#### [THE TASK]
Look for "июня" in every line of the listing. Copy the lines that have it.

#### [RECORDS SUPPLIED]
====

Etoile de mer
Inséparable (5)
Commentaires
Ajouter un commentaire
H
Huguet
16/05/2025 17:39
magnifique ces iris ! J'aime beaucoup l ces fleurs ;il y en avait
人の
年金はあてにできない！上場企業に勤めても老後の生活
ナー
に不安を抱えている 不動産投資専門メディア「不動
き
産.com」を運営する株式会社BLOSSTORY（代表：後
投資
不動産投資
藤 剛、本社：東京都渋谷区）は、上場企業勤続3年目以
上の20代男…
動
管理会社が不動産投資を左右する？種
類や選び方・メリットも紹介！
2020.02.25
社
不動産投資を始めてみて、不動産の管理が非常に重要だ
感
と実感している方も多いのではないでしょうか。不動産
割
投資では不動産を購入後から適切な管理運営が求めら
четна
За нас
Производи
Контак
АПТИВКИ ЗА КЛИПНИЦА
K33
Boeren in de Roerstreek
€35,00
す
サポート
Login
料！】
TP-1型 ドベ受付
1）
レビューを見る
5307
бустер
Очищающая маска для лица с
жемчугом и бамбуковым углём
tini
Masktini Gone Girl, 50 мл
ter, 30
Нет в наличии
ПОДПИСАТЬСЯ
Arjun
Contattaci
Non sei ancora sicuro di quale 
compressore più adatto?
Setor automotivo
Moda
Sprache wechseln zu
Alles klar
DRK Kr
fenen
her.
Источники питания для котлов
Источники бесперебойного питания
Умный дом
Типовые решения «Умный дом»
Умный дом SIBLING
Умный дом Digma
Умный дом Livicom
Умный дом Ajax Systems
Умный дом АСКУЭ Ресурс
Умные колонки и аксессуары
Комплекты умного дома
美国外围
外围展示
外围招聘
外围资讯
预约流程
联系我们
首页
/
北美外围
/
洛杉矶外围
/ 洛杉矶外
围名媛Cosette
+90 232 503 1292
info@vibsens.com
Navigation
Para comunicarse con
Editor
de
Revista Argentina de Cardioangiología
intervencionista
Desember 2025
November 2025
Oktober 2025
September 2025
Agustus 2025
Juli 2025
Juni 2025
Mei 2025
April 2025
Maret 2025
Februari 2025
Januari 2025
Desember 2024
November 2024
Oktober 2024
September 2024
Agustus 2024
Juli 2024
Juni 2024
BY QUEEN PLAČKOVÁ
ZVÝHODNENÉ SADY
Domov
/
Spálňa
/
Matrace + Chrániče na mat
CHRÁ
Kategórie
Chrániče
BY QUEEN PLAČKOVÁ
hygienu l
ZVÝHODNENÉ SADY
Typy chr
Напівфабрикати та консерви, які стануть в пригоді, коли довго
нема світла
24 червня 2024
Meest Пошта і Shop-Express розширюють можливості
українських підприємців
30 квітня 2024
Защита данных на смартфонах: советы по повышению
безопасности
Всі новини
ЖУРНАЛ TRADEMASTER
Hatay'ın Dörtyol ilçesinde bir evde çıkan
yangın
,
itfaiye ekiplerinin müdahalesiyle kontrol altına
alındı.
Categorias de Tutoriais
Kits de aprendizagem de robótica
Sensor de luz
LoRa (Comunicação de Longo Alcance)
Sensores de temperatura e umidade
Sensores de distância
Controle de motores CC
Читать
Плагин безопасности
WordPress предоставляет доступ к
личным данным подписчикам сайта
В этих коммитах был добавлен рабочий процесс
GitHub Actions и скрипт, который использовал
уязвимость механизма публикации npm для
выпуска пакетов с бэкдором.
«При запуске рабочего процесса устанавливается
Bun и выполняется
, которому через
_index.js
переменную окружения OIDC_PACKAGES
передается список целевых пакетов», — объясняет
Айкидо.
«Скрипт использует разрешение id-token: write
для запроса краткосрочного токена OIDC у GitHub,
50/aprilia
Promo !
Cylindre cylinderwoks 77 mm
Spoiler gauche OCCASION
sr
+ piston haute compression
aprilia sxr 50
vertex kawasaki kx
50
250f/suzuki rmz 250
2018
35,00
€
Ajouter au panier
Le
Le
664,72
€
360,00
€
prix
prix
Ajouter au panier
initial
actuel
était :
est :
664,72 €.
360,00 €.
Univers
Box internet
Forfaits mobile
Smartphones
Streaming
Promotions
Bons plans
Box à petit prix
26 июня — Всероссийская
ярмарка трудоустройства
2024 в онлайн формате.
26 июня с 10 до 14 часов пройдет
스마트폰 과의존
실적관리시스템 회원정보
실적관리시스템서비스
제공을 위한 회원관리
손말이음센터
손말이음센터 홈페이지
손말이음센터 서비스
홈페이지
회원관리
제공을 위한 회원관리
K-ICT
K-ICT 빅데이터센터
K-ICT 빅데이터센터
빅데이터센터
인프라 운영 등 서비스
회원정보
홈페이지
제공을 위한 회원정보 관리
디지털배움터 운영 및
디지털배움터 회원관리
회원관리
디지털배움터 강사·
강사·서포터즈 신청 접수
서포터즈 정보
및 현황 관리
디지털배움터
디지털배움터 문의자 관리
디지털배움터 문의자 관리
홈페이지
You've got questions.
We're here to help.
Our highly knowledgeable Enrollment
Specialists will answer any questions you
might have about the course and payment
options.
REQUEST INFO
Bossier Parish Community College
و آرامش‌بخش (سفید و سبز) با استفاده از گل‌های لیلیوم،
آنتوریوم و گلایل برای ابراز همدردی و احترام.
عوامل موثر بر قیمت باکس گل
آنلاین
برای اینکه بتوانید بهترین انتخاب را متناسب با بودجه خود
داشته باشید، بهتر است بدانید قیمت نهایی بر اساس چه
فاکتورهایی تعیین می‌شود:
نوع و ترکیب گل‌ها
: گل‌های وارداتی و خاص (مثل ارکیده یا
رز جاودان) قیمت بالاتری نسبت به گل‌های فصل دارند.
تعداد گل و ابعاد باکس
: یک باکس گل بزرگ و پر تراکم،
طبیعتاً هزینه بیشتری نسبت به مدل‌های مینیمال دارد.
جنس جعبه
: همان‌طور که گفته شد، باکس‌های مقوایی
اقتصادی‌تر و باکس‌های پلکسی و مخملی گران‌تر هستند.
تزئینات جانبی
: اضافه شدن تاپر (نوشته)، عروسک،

====

#### [ANSWER TO THE PROBLEM]
26 июня — Всероссийская
26 июня с 10 до 14 часов пройдет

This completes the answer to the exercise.